И вот высота взята. И не только та горная высота, что обозначена на военной карте цифрой 2.115, но и та высота, которую ничем нельзя измерить – ни метрами, ни километрами, которую не сыщешь ни на какой карте. Она в самом Сафонове, эта высота. Впервые взятая, впервые в жизни завоеванная.
А утром, когда с горной вершины открылся ему залитый солнечным светом бескрайний простор, Сашей овладело такое чувство, будто все это безраздельно принадлежит ему. Ему одному. Даже больше: не просто принадлежит – он сам все это открыл, сам сотворил. Разве не правда? Разве одолеть – это не значит сотворить? Разве впервые увидеть – это не значит открыть?
Будь Саша музыкантом, композитором, он сложил бы гимн или симфонию. Будь Саша живописцем, он, наверное, создал бы замечательные картины. Вот проплыли внизу облака, и Саша подумал о том, что человек, у ног которого пасутся облака, не может быть ни слабым, ни безвольным.
Стада облаков. Нет, табуны вольных, взлохмаченных степных коней. Вот проносится мимо наперегонки с ветром крылатый небесный скакун. Какая пышная грива, какая гордая, красивая голова! А на серебристой спине скакуна всеми цветами переливается маленькая радуга.
Солнечное тавро.
Будто в забытьи шептал Саша Сафонов только что рожденные строки, и они тоже переливались всеми цветами радуги, они тоже были мечены солнечным тавром.
Первое стихотворение!
Это было неожиданное чудо. Его нельзя было держать при себе, его надо было немедленно отдать, подарить. Но кому? Сергею? Товарищам? Они рядом... И тогда Саша Сафонов увидел лейтенанта Громова. Он показался юноше воплощением того духа преодоления высоты, которым дышала его первая песня. Кому же еще можно преподнести ее?! Только ему! Ему по праву предназначены эти звонкие строки.
И вдруг резкое, оглушительное, как удар грома: «Не разрешаю! Кругом марш!»
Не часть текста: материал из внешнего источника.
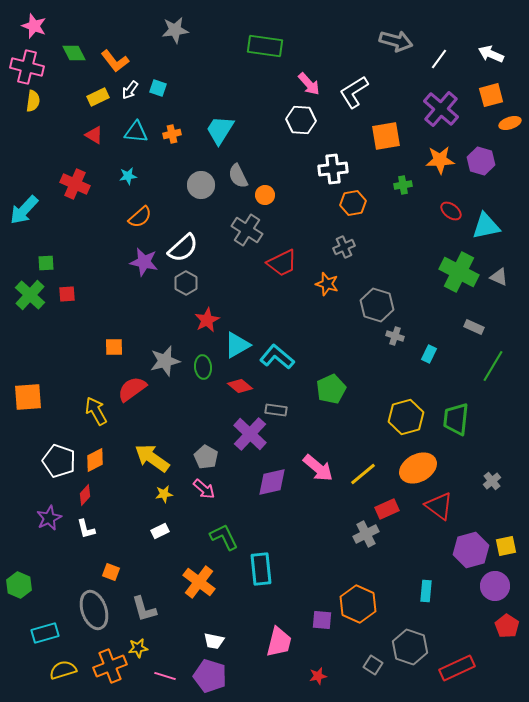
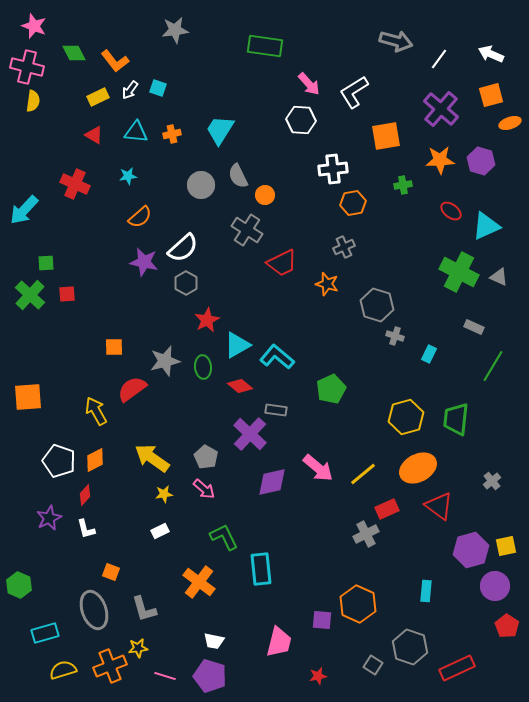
cyan triangle at (486, 226): rotated 12 degrees counterclockwise
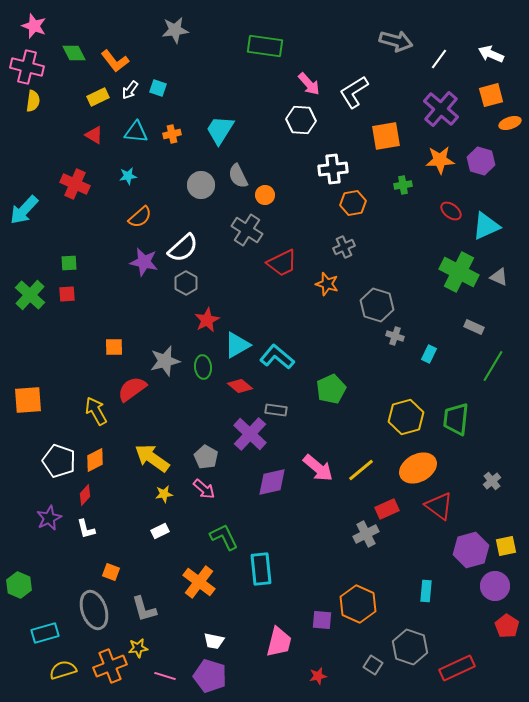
green square at (46, 263): moved 23 px right
orange square at (28, 397): moved 3 px down
yellow line at (363, 474): moved 2 px left, 4 px up
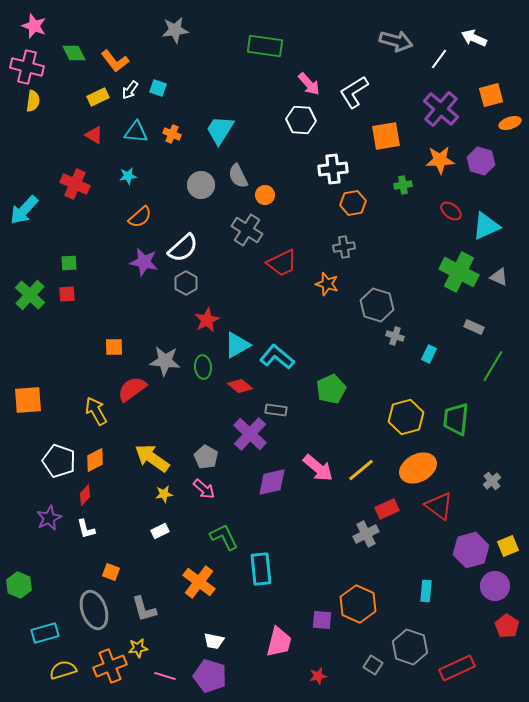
white arrow at (491, 54): moved 17 px left, 16 px up
orange cross at (172, 134): rotated 36 degrees clockwise
gray cross at (344, 247): rotated 15 degrees clockwise
gray star at (165, 361): rotated 20 degrees clockwise
yellow square at (506, 546): moved 2 px right; rotated 10 degrees counterclockwise
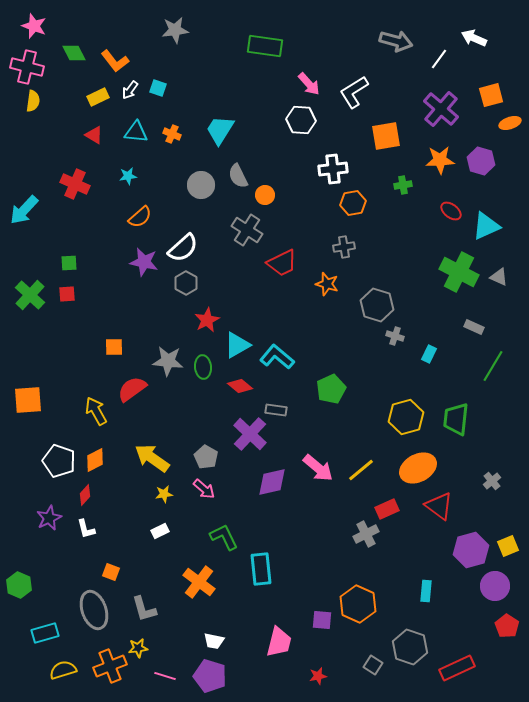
gray star at (165, 361): moved 3 px right
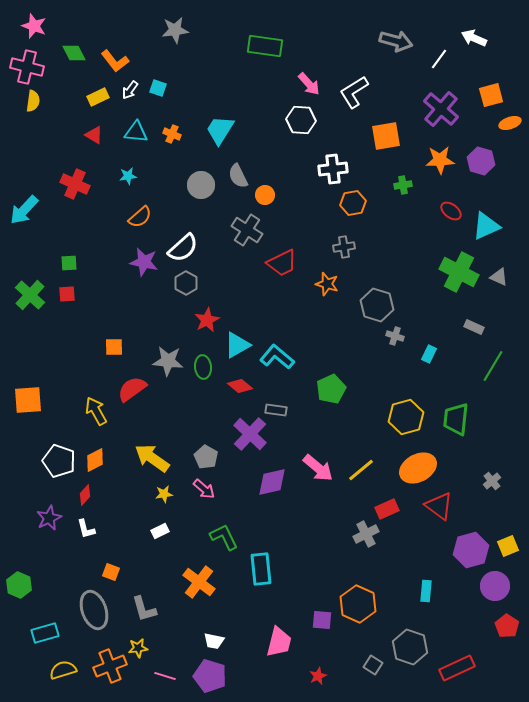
red star at (318, 676): rotated 12 degrees counterclockwise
Все рухнуло. На Сашу никто никогда не кричал. Все рухнуло. Никто никогда не оскорблял Сашу. А тут: «Чучело огородное». Все рухнуло. Остались лишь обломки. Только обломки. И Саша Сафонов под ними – раздавленный, уничтоженный.
3
– Понимаешь, Сережа: это так тяжело, так больно. Мне и жить больше не хотелось.
– Глупости! – Сергей поднялся. – Глупости, – повторил он. – Много ты о себе воображаешь, Сафонов. Сам себе пан, сам себе владыка, сам себе голова и сам себе пуп... пуп земного шара. А настоящие люди по-другому думают.
– А где они, настоящие? – усмехнулся Сафонов. – Что-то не вижу я их. Может, твой лейтенант Громов настоящий?
– Оставь его в покое. Не знаем мы еще лейтенанта. Вот послужим с ним, увидим, какой он. Может, он такой, как и ты, а может, и другой.
– А я какой?
– Ты? Себялюбец ты, вот кто...
– Я?!
– Ты!
Теперь они уже оба стояли. Грудь в грудь. Взгляд во взгляд. И глаза у обоих недобрые, непримиримые.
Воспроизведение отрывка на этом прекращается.